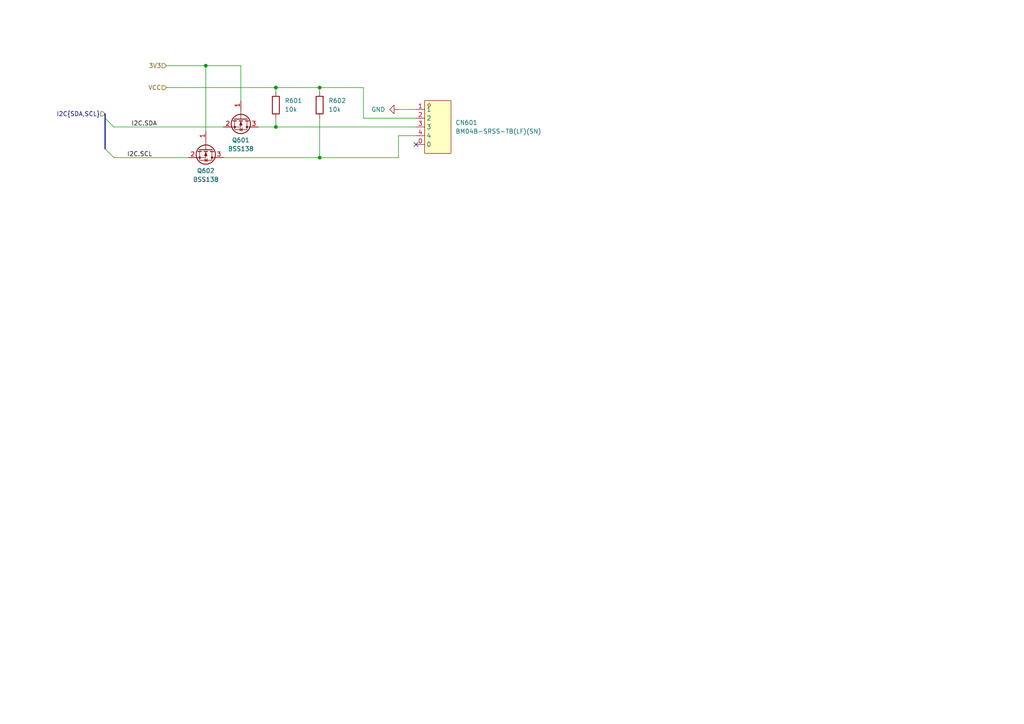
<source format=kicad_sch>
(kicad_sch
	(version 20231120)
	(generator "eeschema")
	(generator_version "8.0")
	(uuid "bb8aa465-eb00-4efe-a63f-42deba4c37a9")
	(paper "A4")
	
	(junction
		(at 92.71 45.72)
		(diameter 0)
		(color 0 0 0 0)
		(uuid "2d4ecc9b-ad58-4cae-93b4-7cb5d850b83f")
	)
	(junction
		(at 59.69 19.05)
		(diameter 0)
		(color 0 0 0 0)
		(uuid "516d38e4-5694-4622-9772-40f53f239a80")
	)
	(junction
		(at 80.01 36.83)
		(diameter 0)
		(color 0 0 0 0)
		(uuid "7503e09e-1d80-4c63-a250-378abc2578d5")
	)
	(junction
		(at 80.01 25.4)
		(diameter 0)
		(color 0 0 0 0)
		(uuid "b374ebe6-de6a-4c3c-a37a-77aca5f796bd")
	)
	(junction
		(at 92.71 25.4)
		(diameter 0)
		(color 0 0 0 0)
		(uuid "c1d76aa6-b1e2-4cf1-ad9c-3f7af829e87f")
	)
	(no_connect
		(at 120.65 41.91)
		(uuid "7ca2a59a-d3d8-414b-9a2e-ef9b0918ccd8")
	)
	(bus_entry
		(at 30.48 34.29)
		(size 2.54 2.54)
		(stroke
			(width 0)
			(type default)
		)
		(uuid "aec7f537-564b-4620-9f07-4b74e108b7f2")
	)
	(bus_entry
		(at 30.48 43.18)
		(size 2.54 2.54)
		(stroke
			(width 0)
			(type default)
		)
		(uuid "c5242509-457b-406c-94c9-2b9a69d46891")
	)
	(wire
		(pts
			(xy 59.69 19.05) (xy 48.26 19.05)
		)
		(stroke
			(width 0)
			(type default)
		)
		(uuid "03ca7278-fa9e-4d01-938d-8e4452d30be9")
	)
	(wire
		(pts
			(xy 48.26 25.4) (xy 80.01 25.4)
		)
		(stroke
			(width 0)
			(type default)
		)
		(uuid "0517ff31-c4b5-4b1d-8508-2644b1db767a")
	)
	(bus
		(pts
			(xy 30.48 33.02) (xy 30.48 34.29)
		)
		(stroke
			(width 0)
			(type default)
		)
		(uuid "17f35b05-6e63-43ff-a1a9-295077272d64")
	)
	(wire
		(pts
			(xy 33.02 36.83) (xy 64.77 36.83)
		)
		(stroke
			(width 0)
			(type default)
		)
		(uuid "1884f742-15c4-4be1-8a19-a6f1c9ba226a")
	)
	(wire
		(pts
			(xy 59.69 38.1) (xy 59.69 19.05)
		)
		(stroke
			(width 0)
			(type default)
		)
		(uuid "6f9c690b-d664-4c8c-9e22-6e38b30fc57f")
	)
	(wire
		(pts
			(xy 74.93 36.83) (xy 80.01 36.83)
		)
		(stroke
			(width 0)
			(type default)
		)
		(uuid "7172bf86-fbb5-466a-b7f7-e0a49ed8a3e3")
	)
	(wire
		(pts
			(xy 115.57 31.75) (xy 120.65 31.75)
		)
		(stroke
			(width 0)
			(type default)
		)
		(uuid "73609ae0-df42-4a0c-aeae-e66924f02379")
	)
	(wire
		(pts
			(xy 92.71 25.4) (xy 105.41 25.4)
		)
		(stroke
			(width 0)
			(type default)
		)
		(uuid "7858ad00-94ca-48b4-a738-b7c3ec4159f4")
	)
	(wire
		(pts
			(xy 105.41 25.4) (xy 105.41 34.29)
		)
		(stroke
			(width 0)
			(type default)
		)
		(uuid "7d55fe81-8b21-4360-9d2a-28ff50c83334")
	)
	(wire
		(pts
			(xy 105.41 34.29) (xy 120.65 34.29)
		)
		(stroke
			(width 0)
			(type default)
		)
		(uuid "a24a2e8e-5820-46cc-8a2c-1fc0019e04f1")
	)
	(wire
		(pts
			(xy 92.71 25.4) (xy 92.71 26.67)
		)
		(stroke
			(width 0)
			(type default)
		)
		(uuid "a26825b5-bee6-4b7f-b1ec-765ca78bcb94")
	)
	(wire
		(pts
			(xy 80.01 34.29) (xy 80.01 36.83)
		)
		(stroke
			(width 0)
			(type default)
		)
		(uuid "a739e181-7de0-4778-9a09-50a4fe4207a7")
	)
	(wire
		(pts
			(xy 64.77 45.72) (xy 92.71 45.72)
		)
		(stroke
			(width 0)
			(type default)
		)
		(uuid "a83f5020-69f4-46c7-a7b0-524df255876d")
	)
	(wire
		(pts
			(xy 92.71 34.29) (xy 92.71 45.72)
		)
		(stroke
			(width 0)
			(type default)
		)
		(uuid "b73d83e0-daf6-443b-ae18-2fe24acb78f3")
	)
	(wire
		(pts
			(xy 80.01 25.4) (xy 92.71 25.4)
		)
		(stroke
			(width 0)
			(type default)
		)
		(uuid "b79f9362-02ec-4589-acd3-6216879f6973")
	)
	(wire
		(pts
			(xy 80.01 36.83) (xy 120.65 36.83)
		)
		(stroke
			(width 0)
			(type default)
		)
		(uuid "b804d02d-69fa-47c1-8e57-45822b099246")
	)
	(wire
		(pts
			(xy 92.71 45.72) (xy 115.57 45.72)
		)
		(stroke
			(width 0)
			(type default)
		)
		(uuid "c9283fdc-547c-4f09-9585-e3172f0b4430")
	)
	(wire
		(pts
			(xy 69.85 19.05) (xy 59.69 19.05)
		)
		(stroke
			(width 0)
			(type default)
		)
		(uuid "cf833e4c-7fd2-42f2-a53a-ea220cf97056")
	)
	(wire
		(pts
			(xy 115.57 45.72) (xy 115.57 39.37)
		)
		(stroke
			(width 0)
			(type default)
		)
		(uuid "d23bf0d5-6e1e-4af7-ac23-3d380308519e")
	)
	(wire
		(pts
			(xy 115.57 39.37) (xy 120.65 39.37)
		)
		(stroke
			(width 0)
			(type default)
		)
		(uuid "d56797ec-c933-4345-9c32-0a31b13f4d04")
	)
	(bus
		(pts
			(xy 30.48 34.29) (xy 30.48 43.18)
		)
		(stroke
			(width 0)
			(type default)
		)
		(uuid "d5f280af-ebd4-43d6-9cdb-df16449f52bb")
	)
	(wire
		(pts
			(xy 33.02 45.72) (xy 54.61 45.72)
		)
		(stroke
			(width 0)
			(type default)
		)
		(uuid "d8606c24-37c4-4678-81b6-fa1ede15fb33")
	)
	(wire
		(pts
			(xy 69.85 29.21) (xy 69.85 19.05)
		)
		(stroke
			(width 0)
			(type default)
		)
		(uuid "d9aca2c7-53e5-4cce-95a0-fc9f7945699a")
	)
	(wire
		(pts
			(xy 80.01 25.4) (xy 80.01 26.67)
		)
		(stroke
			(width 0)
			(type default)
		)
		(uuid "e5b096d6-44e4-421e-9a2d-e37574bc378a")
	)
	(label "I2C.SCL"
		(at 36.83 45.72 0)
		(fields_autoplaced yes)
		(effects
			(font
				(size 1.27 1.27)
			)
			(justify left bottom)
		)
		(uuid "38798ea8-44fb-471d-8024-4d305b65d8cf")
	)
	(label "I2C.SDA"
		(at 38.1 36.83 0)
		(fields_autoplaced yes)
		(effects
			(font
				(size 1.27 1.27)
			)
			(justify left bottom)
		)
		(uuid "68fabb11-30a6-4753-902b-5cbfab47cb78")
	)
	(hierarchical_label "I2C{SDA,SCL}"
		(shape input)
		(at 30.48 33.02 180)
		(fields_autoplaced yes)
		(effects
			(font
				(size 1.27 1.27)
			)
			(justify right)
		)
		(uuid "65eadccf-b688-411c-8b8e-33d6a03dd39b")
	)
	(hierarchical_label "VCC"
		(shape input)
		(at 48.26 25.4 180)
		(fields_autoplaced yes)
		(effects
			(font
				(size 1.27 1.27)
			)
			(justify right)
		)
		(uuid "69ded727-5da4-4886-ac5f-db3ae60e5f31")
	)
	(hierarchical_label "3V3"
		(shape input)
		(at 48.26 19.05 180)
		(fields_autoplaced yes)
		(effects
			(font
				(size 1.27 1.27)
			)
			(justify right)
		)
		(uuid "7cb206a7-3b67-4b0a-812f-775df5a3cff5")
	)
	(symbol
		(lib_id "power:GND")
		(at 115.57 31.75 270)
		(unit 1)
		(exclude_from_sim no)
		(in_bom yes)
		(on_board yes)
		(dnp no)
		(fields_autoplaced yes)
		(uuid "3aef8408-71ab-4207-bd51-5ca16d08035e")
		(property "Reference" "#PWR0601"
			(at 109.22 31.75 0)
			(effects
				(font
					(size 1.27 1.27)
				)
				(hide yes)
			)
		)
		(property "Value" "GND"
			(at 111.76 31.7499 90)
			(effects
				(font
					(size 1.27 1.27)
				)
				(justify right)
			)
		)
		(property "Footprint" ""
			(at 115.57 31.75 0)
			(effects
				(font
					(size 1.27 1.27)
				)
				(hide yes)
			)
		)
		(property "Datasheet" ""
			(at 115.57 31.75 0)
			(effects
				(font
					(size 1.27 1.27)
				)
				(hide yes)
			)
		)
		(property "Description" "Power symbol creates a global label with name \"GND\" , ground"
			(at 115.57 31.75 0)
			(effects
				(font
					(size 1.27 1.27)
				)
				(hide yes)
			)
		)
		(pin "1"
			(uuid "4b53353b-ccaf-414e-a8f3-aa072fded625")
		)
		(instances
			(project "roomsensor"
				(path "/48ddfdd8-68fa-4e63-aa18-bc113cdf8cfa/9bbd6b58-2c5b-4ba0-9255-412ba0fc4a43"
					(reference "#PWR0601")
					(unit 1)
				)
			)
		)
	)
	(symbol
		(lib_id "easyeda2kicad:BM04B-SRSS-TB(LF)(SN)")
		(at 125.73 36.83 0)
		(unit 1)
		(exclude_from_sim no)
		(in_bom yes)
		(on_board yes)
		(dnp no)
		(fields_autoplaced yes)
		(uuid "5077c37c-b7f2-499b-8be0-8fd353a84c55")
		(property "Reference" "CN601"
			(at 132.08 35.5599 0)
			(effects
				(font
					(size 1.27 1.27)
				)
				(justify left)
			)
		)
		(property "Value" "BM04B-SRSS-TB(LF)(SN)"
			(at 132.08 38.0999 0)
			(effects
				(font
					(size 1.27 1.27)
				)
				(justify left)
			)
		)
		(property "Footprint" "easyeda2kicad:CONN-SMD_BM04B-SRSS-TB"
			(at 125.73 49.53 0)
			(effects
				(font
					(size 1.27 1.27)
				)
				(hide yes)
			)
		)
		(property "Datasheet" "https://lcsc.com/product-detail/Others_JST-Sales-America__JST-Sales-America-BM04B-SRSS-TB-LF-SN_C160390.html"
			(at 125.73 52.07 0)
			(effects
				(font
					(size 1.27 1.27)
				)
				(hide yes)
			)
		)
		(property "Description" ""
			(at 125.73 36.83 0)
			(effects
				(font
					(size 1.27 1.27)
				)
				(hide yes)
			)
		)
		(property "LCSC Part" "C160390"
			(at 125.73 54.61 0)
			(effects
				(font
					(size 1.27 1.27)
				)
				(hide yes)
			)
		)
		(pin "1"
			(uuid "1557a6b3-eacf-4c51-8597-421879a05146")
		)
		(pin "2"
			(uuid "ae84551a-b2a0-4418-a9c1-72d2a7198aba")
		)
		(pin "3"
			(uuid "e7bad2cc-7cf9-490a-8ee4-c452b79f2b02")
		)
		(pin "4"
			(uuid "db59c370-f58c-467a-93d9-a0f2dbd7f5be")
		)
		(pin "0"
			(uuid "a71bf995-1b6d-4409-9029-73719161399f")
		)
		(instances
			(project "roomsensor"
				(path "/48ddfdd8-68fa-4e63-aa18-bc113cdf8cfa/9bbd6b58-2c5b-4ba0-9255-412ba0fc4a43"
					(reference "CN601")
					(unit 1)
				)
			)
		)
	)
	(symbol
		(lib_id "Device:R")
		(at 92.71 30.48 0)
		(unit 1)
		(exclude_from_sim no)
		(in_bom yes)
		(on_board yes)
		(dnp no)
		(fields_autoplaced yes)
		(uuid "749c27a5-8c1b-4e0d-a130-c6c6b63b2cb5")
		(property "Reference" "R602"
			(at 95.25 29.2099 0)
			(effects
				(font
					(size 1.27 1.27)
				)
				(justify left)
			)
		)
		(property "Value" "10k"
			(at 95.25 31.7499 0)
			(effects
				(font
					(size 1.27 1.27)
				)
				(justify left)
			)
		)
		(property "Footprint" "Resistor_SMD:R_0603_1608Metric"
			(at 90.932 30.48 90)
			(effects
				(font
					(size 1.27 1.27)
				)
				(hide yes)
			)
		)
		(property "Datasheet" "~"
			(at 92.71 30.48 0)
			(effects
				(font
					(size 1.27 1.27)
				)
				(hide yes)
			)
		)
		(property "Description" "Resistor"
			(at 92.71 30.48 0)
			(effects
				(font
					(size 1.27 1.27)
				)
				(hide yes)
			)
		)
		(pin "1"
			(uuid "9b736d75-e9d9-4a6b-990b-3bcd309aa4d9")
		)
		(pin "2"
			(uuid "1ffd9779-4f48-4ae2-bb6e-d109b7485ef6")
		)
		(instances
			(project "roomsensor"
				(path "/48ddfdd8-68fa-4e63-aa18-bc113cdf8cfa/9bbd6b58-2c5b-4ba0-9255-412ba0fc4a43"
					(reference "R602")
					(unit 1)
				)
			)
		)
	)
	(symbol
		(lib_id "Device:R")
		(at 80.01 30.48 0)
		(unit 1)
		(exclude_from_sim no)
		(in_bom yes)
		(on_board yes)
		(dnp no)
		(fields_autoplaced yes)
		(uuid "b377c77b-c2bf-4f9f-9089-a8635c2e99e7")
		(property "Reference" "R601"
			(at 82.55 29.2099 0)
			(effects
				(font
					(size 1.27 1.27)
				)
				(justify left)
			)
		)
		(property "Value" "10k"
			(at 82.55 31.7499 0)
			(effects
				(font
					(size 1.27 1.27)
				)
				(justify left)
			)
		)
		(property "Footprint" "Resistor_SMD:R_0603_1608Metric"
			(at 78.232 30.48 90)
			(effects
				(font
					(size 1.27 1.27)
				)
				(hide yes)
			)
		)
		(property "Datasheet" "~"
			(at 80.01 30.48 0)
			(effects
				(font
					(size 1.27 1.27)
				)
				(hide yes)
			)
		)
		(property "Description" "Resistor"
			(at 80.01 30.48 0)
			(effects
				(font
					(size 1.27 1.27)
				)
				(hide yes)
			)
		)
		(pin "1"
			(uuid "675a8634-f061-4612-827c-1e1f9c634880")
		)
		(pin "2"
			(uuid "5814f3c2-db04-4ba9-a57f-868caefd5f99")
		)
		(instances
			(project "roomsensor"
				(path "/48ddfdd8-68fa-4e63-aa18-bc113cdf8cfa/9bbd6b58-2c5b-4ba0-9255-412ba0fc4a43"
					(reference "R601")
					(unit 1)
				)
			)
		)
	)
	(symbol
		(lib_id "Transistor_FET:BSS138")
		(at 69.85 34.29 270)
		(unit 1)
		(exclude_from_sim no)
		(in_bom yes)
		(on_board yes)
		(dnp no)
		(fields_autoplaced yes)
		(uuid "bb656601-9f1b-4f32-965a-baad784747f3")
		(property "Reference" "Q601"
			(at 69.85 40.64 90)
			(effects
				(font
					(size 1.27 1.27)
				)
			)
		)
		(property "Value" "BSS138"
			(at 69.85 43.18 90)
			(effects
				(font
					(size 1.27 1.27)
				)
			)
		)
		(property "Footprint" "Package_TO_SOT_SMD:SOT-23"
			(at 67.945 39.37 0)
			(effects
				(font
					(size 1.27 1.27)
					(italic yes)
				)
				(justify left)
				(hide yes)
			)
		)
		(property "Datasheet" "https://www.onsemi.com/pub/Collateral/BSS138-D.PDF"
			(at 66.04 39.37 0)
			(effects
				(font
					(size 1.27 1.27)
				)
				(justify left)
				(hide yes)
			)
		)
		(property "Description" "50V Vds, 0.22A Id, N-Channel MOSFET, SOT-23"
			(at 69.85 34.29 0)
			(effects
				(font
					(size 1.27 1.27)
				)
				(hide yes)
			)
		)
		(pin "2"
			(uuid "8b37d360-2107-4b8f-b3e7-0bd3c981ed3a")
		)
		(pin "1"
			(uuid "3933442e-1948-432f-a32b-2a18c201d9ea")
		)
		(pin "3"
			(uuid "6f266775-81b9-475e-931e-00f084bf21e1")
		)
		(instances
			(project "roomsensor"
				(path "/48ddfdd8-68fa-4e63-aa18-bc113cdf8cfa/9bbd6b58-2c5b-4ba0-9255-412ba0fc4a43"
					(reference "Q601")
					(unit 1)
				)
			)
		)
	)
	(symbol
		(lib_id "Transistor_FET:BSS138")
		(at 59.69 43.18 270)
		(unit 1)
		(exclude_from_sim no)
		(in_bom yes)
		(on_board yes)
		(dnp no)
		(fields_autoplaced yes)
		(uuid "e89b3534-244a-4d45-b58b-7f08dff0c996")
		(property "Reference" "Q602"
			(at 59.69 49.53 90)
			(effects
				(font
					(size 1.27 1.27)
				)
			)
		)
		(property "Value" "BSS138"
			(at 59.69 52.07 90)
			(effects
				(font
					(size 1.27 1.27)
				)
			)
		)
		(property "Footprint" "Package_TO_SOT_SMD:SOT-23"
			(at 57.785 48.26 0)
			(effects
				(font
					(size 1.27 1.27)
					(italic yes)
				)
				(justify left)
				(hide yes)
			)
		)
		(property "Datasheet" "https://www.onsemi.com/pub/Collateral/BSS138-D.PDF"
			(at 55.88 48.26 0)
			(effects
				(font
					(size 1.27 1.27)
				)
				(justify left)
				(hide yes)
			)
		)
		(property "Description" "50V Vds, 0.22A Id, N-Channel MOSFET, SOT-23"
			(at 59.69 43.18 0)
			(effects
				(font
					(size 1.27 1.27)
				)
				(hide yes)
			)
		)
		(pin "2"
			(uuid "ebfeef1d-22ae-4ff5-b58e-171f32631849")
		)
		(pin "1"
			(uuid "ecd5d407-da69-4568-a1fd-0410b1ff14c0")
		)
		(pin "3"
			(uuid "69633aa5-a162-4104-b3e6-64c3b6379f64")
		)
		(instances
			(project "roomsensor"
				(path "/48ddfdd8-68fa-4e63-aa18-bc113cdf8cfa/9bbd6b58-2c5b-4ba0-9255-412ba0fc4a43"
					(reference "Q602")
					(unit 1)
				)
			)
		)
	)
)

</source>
● ● ● ●
EXERCISE BRIEF. Your task is to say how many lines in the entries above contain the word "SRSS". Please write only the number.

ANSWER SPACE. 4